This one, also not surprising, involves slapping yet one more tax on anything they decide is bad for us. This month’s target of choice, soft drinks.
A Quebec coalition wants the federal government to impose a new tax on soft drinks and energy drinks to help pay for the fight against obesity.
Representatives of the Coalition Quebecoise sur la Problematique du Poids made their demand Thursday in front of a Parliamentary committee on health.
Coalition director Suzie Pellerin said that a tax of, for example, one cent per litre on these products would put about $36 million into government coffers.
According to the coalition, this revenue could then be invested in preventative projects related to health.
Pellerin said the tax would allow for the “denormalization” of these products by clearly identifying them in a way similar to alcohol and tobacco.
Is this a bad time to point out to these folks that neither alcohol nor tobacco have exactly been denormalized by any of the taxes etc that have been slapped on them?

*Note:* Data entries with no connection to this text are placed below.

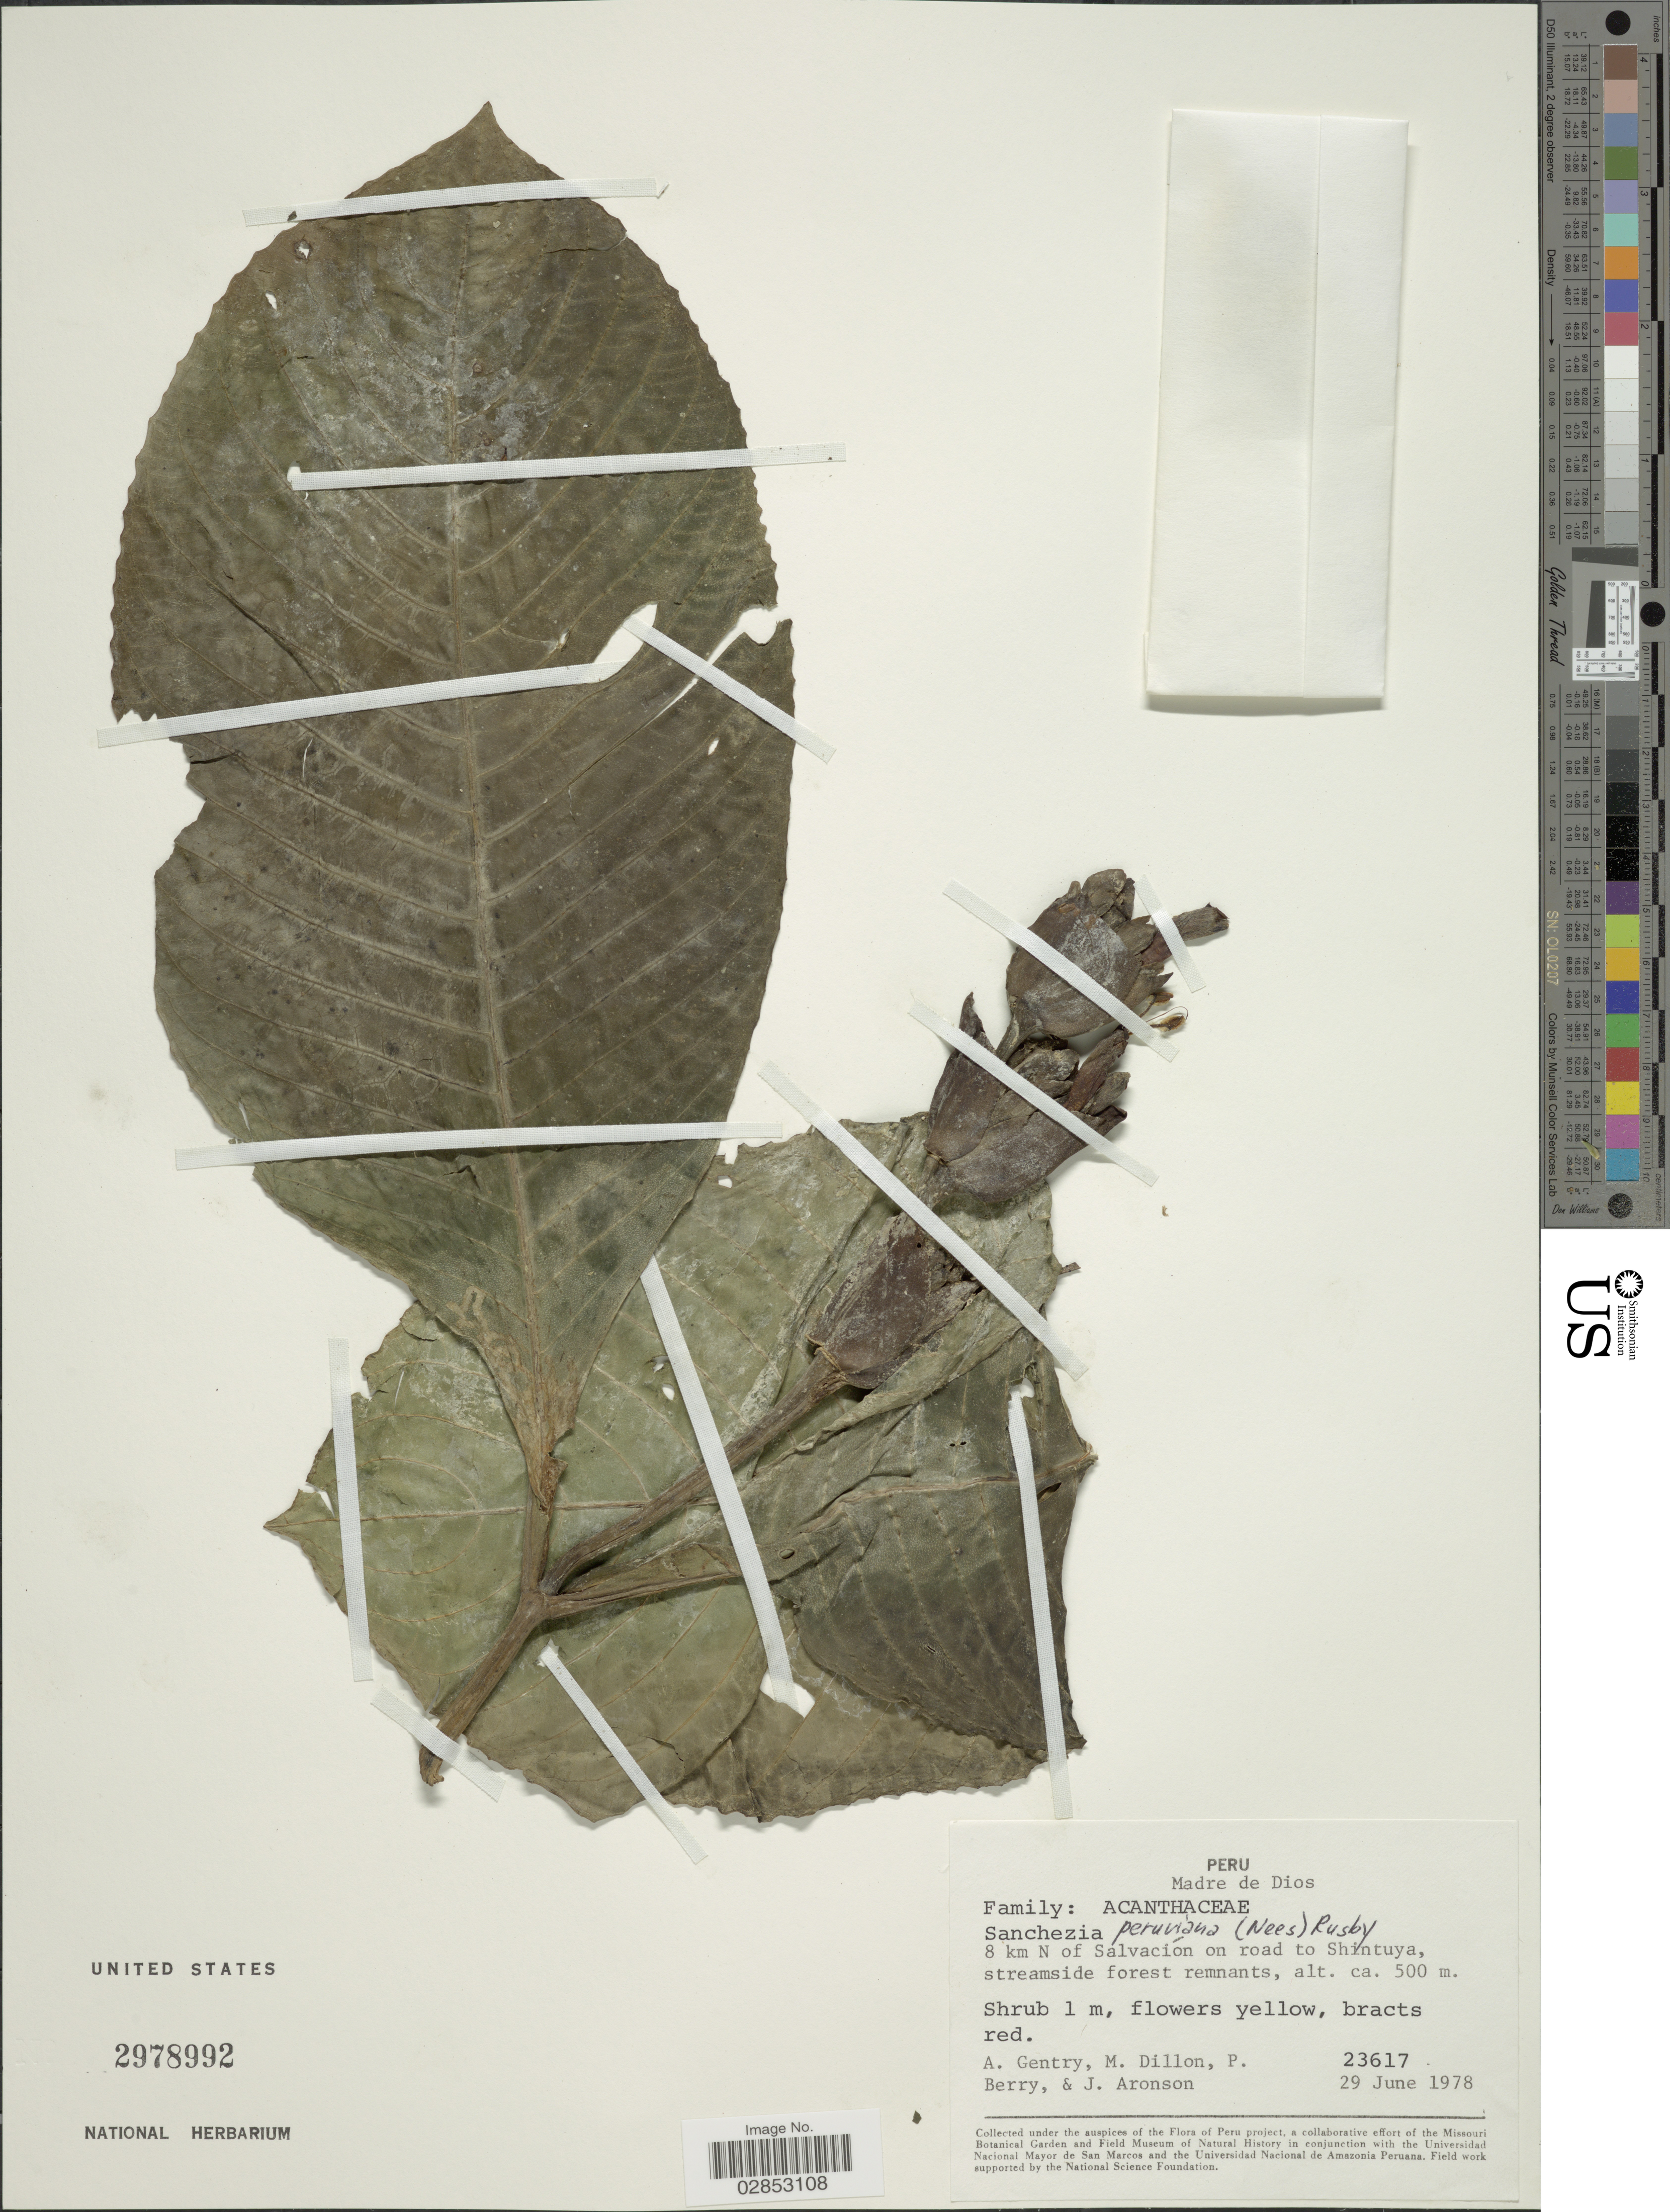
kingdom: Plantae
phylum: Tracheophyta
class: Magnoliopsida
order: Lamiales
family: Acanthaceae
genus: Sanchezia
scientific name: Sanchezia oblonga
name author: Ruiz & Pav.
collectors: A. H. Gentry, M. O. Dillon, P. Berry & J. Aronson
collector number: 23617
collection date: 1978-06-29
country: Peru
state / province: Madre de Dios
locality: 8 km N of Salvación on road to Shuntuya.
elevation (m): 500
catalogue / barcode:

Yeah, I kind of thought it might.
I know this is Quebec we’re talking about, but what ever happened to individuals being perfectly capable of deciding for themselves what is and isn’t good for them, or whether or not doing x is a contributing factor to their eventual downfall into uncontrolable bouts of insanity? We do not need government entities, or people wishing to shove their own opinions in the laps of government entities, slapping a naughty naughty tax on anything with any kind of remote trace of something sugar-based just because they don’t think we should be allowed to have it. I can’t speak for the majority of Canadians, by any means, but I’m perfectly capable of determining for myself whether or not something will eventually kill me. And if I determine, or have determined by someone with a clue in more than just asking governments for new taxes, that something’s going to eventually kill me, I’m not stupid enough to keep doing it. I don’t need yet another organization from Quebec deciding for me in Ontario that this is a bad thing.
Folks, even if there were a valid point here, and I’m questioning whether there actually is, the answer is hardly to drive the price up with what amounts to our own answer to the sin tax. If you really must drive your point home and want people to actually take it seriously, give education a try. Give advertising a try. Give researching what you’re trying to fight against a try–most soft drinks, for example, don’t actually use straight sugar as the current demand would have folks believe. But it’s just generally easier to say “sugar bad, sugar tax” and be done with it. Which is why I’m not surprised this came out of Quebec. Now, please for the love of cheese, send it back there.